#### [TASK GOAL]
Leave no picture in, and give every entry again exactly.

#### [EXERCISE DATA]
___

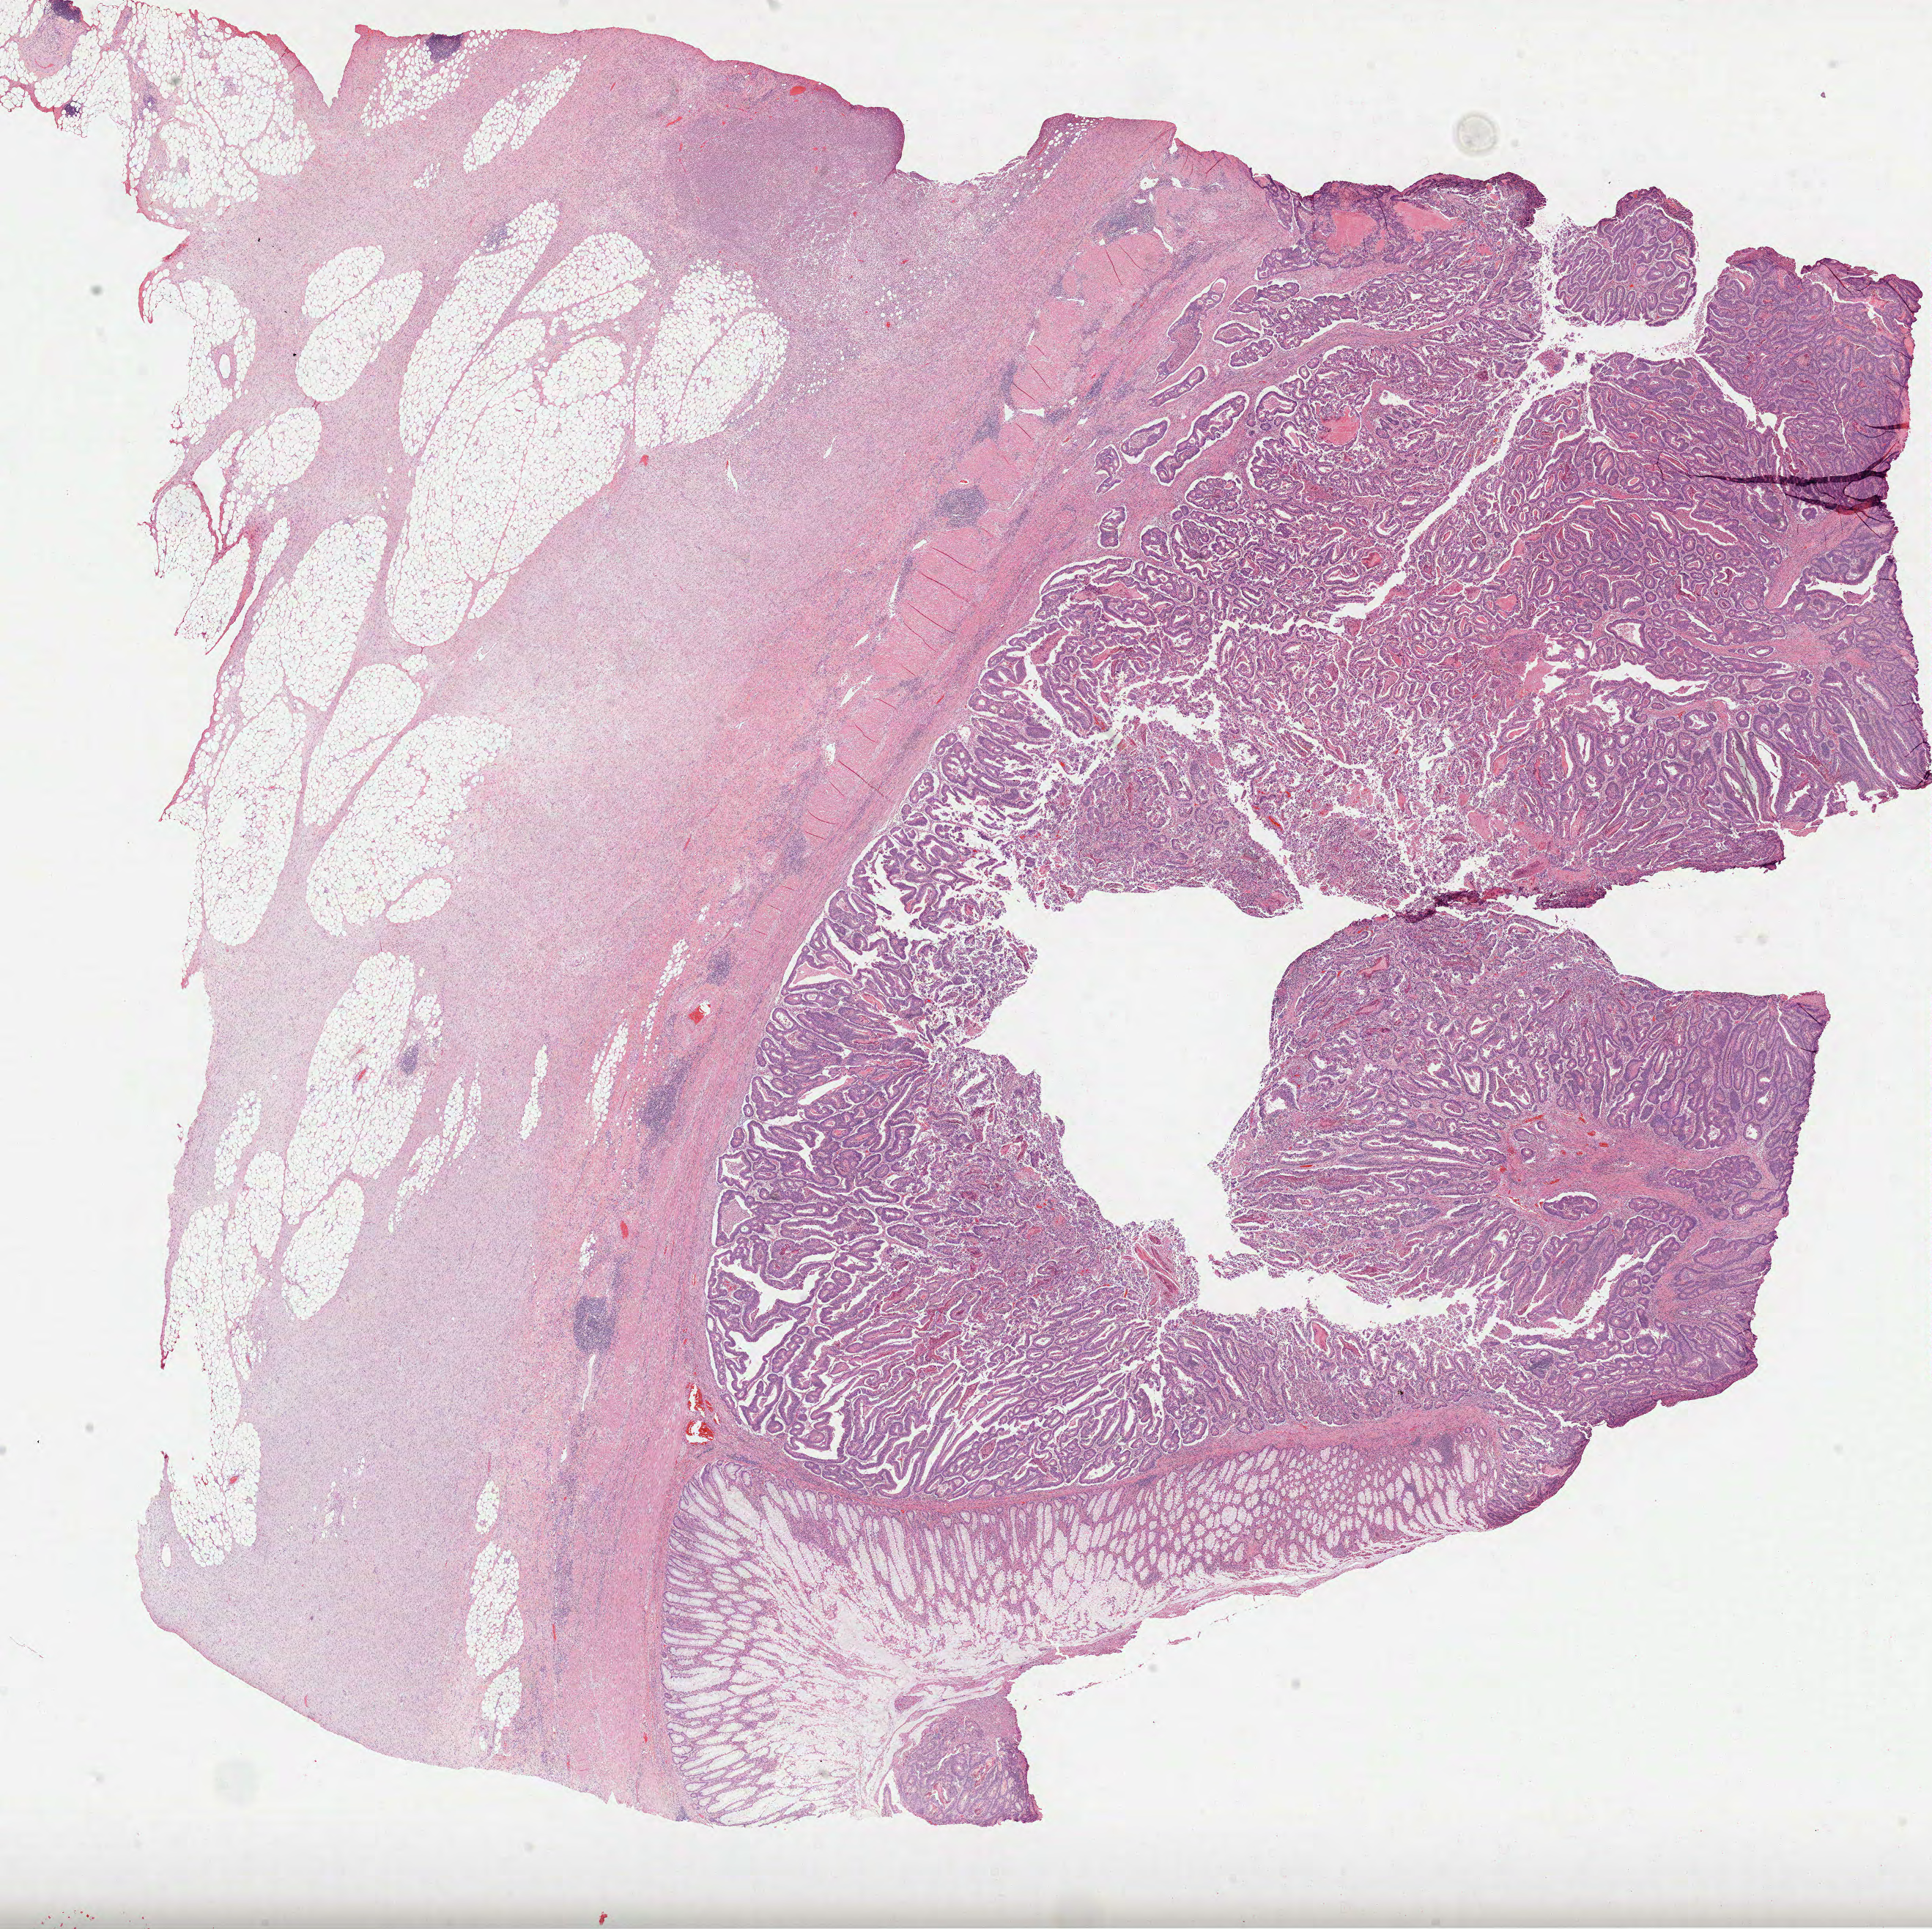
Digitized Hematoxylin and eosin (H&E) stained tissue section (whole slide), a low-resolution overview of the entire scanned area, about 21.3 x 21.2 mm. Formalin-fixed paraffin-embedded (FFPE) diagnostic section. Colon, primary tumour sample. Male, age 66 years at initial diagnosis.
* TNM: T3 N1 M1
* histologic diagnosis: Adenocarcinoma, NOS (descending colon)
* AJCC pathologic stage: IV (6th edition)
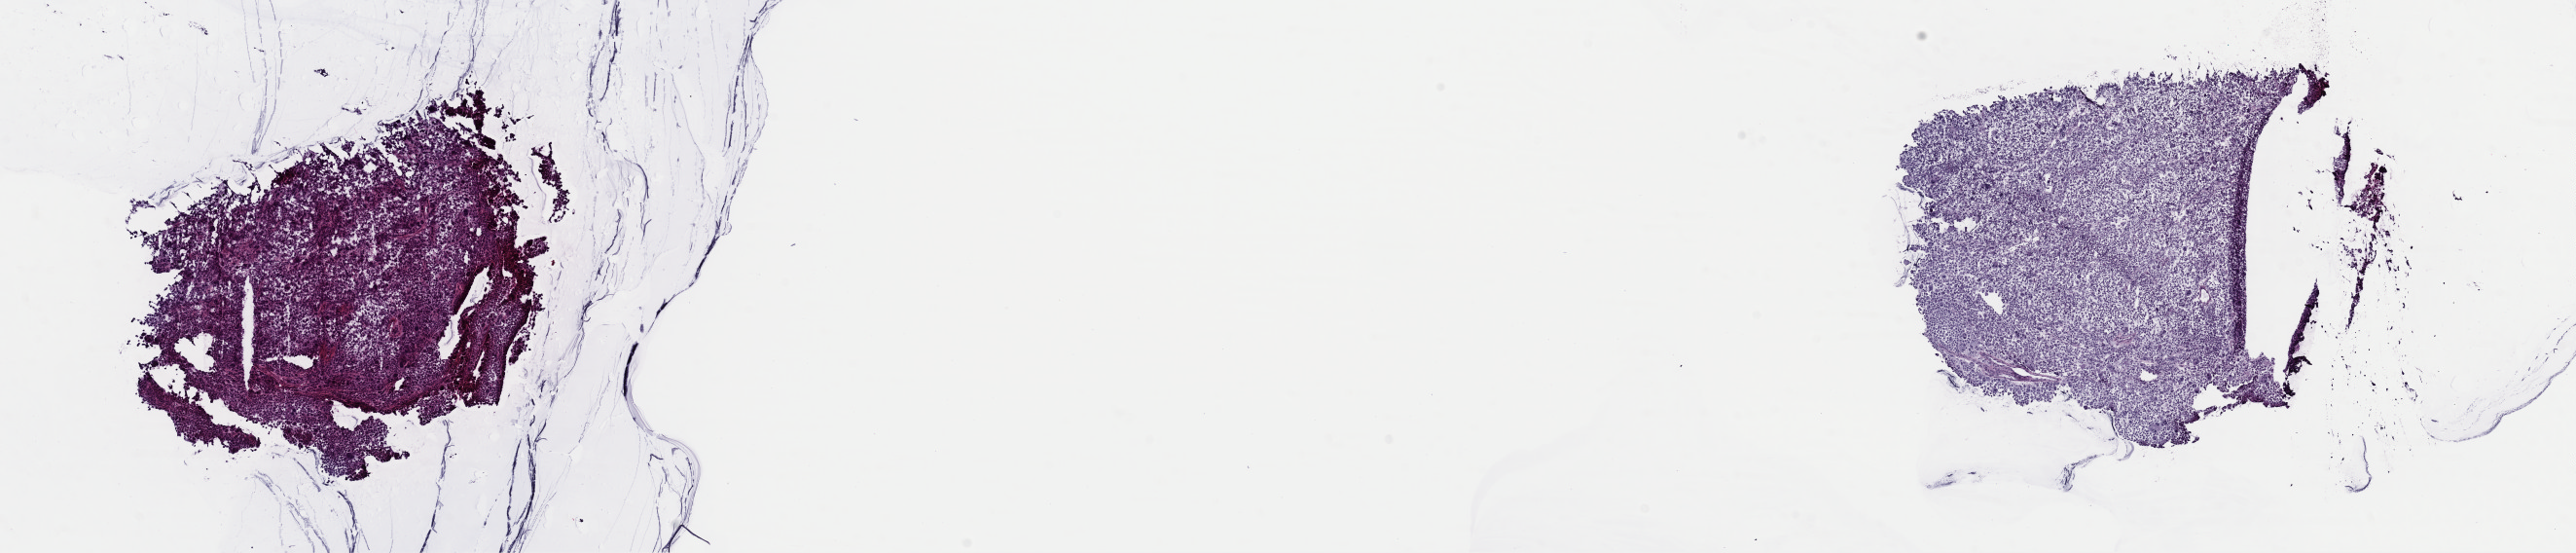
Whole-slide histology image, Hematoxylin and eosin (H&E) stained, whole scanned area (about 20.9 x 4.5 mm) shown as a low-resolution overview; frozen section; sample: primary tumour, skin. Male, age 71 years at initial diagnosis. Pathologist review of this section (percent, as recorded): tumour cells 85%, tumour nuclei 85%, normal cells 0%, stromal cells 15%, necrosis 0%. Infiltration values recorded for this section: lymphocyte infiltration 2%, monocyte infiltration 0%, neutrophil infiltration 1%.
Diagnosis: Malignant melanoma, NOS.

___

#### [RESULT OF THE EXERCISE]
Digitized Hematoxylin and eosin (H&E) stained tissue section (whole slide), a low-resolution overview of the entire scanned area, about 21.3 x 21.2 mm. Formalin-fixed paraffin-embedded (FFPE) diagnostic section. Colon, primary tumour sample. Male, age 66 years at initial diagnosis.
* TNM: T3 N1 M1
* histologic diagnosis: Adenocarcinoma, NOS (descending colon)
* AJCC pathologic stage: IV (6th edition)
Whole-slide histology image, Hematoxylin and eosin (H&E) stained, whole scanned area (about 20.9 x 4.5 mm) shown as a low-resolution overview; frozen section; sample: primary tumour, skin. Male, age 71 years at initial diagnosis. Pathologist review of this section (percent, as recorded): tumour cells 85%, tumour nuclei 85%, normal cells 0%, stromal cells 15%, necrosis 0%. Infiltration values recorded for this section: lymphocyte infiltration 2%, monocyte infiltration 0%, neutrophil infiltration 1%.
Diagnosis: Malignant melanoma, NOS.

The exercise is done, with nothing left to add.